The entries below should be repeated exactly, with no pictures carried over.
━━ DATA IN THIS EXERCISE ━━
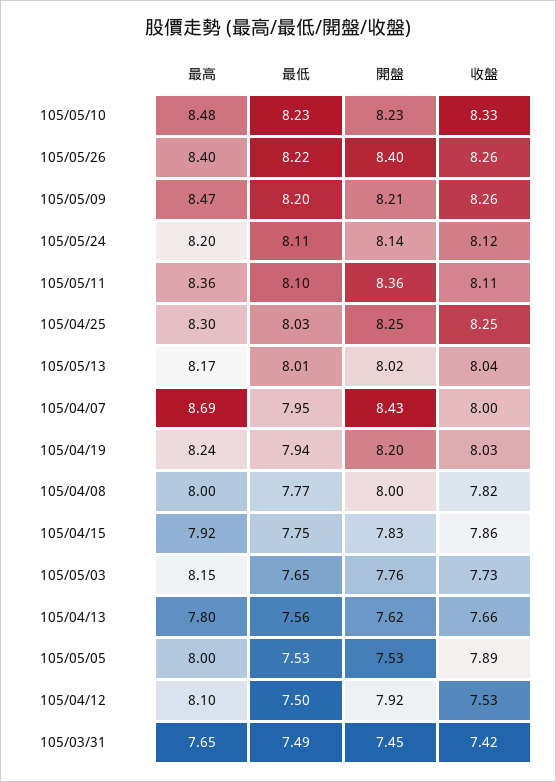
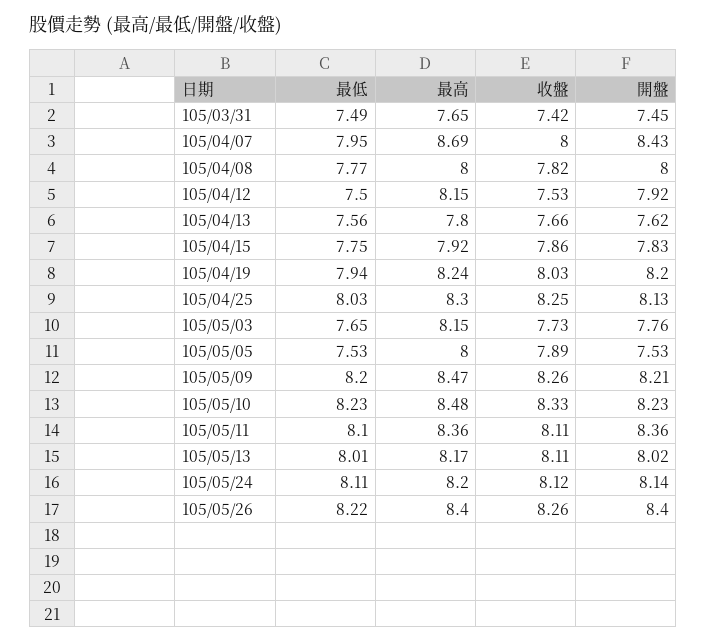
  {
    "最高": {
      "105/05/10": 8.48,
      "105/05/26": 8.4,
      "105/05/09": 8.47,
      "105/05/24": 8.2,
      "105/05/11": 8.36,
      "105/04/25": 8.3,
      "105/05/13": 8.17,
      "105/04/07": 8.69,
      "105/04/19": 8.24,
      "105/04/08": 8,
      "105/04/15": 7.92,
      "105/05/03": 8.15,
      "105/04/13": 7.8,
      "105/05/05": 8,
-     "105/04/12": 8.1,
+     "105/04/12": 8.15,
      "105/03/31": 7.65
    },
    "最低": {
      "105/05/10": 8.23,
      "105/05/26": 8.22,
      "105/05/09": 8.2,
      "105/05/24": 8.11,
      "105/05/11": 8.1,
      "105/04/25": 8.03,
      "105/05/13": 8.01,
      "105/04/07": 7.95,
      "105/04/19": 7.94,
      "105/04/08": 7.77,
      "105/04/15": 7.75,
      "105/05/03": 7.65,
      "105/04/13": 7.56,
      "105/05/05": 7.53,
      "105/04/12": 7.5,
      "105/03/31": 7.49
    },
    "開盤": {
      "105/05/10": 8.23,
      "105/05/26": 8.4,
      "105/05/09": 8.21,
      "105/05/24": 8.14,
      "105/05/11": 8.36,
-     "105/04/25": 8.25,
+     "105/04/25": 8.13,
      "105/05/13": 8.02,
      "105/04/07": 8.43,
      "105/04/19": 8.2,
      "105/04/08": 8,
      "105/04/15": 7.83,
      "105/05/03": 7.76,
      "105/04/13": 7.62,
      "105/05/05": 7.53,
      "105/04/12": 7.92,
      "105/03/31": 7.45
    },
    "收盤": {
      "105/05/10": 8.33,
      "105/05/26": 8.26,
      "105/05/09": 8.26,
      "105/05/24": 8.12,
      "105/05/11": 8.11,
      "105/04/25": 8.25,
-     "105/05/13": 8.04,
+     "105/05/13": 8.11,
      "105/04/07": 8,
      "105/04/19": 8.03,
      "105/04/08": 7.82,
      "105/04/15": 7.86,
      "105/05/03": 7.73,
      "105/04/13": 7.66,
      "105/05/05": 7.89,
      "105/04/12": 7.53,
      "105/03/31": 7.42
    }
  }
━━━
- EXERCISE ANSWER -
  {
    "最高": {
      "105/05/10": 8.48,
      "105/05/26": 8.4,
      "105/05/09": 8.47,
      "105/05/24": 8.2,
      "105/05/11": 8.36,
      "105/04/25": 8.3,
      "105/05/13": 8.17,
      "105/04/07": 8.69,
      "105/04/19": 8.24,
      "105/04/08": 8,
      "105/04/15": 7.92,
      "105/05/03": 8.15,
      "105/04/13": 7.8,
      "105/05/05": 8,
-     "105/04/12": 8.1,
+     "105/04/12": 8.15,
      "105/03/31": 7.65
    },
    "最低": {
      "105/05/10": 8.23,
      "105/05/26": 8.22,
      "105/05/09": 8.2,
      "105/05/24": 8.11,
      "105/05/11": 8.1,
      "105/04/25": 8.03,
      "105/05/13": 8.01,
      "105/04/07": 7.95,
      "105/04/19": 7.94,
      "105/04/08": 7.77,
      "105/04/15": 7.75,
      "105/05/03": 7.65,
      "105/04/13": 7.56,
      "105/05/05": 7.53,
      "105/04/12": 7.5,
      "105/03/31": 7.49
    },
    "開盤": {
      "105/05/10": 8.23,
      "105/05/26": 8.4,
      "105/05/09": 8.21,
      "105/05/24": 8.14,
      "105/05/11": 8.36,
-     "105/04/25": 8.25,
+     "105/04/25": 8.13,
      "105/05/13": 8.02,
      "105/04/07": 8.43,
      "105/04/19": 8.2,
      "105/04/08": 8,
      "105/04/15": 7.83,
      "105/05/03": 7.76,
      "105/04/13": 7.62,
      "105/05/05": 7.53,
      "105/04/12": 7.92,
      "105/03/31": 7.45
    },
    "收盤": {
      "105/05/10": 8.33,
      "105/05/26": 8.26,
      "105/05/09": 8.26,
      "105/05/24": 8.12,
      "105/05/11": 8.11,
      "105/04/25": 8.25,
-     "105/05/13": 8.04,
+     "105/05/13": 8.11,
      "105/04/07": 8,
      "105/04/19": 8.03,
      "105/04/08": 7.82,
      "105/04/15": 7.86,
      "105/05/03": 7.73,
      "105/04/13": 7.66,
      "105/05/05": 7.89,
      "105/04/12": 7.53,
      "105/03/31": 7.42
    }
  }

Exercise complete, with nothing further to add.